Continuing on the last post, I said although some earnings number are not pretty, Jumia has become a different firm in two year.

It was relying heavily on first-party sales (“resell” model like JD.com) which accounted for over 70% of its revenue in 2018Q1. That number decreased overtime to 34% in 2020Q1 (halved), partially due to the coronavirus disruption from Jumia’s own suppliers.

Another way to look at this is on the GMV level. 1st party revenue as % of GMV decreases overtime as well – what is more, the take-rate on the rest of the GMV, where marketplace revenues come from, is improving.

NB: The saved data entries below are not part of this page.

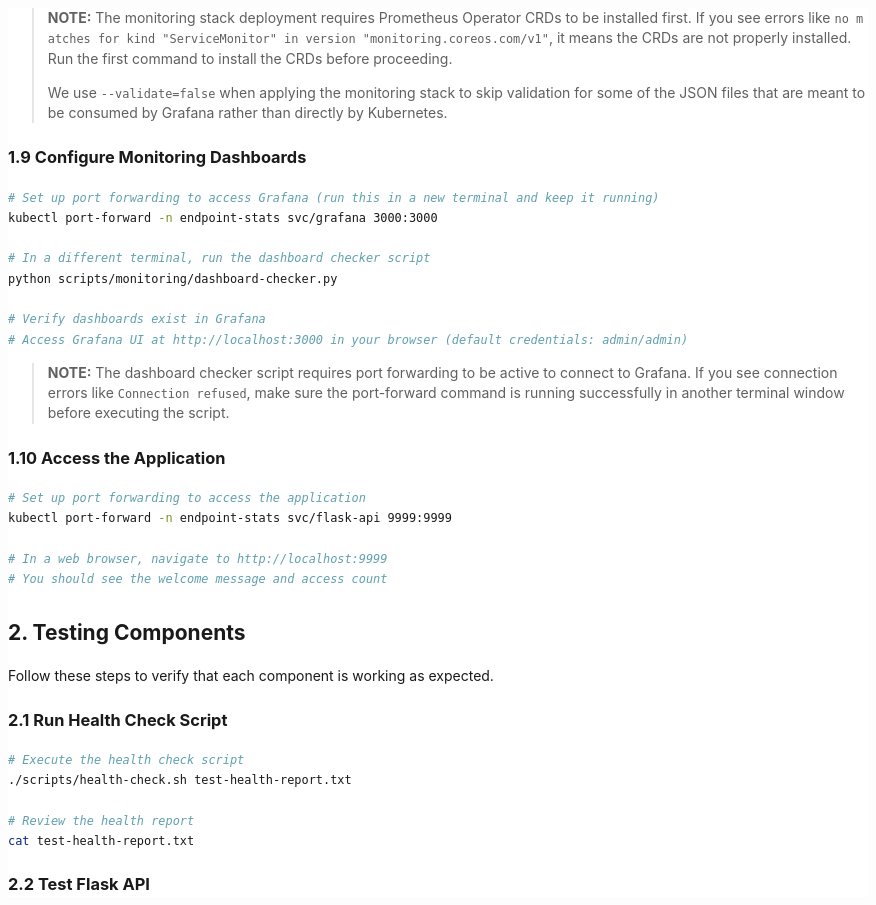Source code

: > **NOTE:** The monitoring stack deployment requires Prometheus Operator CRDs to be installed first.
> If you see errors like `no matches for kind "ServiceMonitor" in version "monitoring.coreos.com/v1"`, it means the CRDs
> are not properly installed. Run the first command to install the CRDs before proceeding.
>
> We use `--validate=false` when applying the monitoring stack to skip validation for some of the JSON files
> that are meant to be consumed by Grafana rather than directly by Kubernetes.

### 1.9 Configure Monitoring Dashboards

```bash
# Set up port forwarding to access Grafana (run this in a new terminal and keep it running)
kubectl port-forward -n endpoint-stats svc/grafana 3000:3000

# In a different terminal, run the dashboard checker script
python scripts/monitoring/dashboard-checker.py

# Verify dashboards exist in Grafana
# Access Grafana UI at http://localhost:3000 in your browser (default credentials: admin/admin)
```

> **NOTE:** The dashboard checker script requires port forwarding to be active to connect to Grafana.
> If you see connection errors like `Connection refused`, make sure the port-forward command is
> running successfully in another terminal window before executing the script.

### 1.10 Access the Application

```bash
# Set up port forwarding to access the application
kubectl port-forward -n endpoint-stats svc/flask-api 9999:9999

# In a web browser, navigate to http://localhost:9999
# You should see the welcome message and access count
```

## 2. Testing Components

Follow these steps to verify that each component is working as expected.

### 2.1 Run Health Check Script

```bash
# Execute the health check script
./scripts/health-check.sh test-health-report.txt

# Review the health report
cat test-health-report.txt
```

### 2.2 Test Flask API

I do believe marketplace revenues (like Alibaba) are more valuable. Thus, Jumia’s has grown its higher-quality revenue overtime. The third-party business has shaped Jumia into a different company (with more valuable revenues).

As JumiaPay keeps growing, it will deliver value just like Alipay.

Another important matrix that is improving significantly is gross profit after fulfillment expense. This value could be used as “gross profit” or even “revenue” to better track the long-term profitability.

Fulfillment expense is not trivial and grows with the GMV as both 1st-party and 3rd-party sales uses Jumia’s delivery network.

And as mentioned in the previous post, African nations are now more willing to use mobile payments due to coronavirus. The improvement in adoption will give Jumia a boost in monetization overtime.


To sum up, three reasons that I believe Jumia is a different company:

    1. higher-quality marketplace revenues are now driving the growth
    2. gross profitability after fulfillment improves meaningfully
    3. pandemic-shaped population will adopt mobile payments & fintech solutions much more easily – trust is forced to build.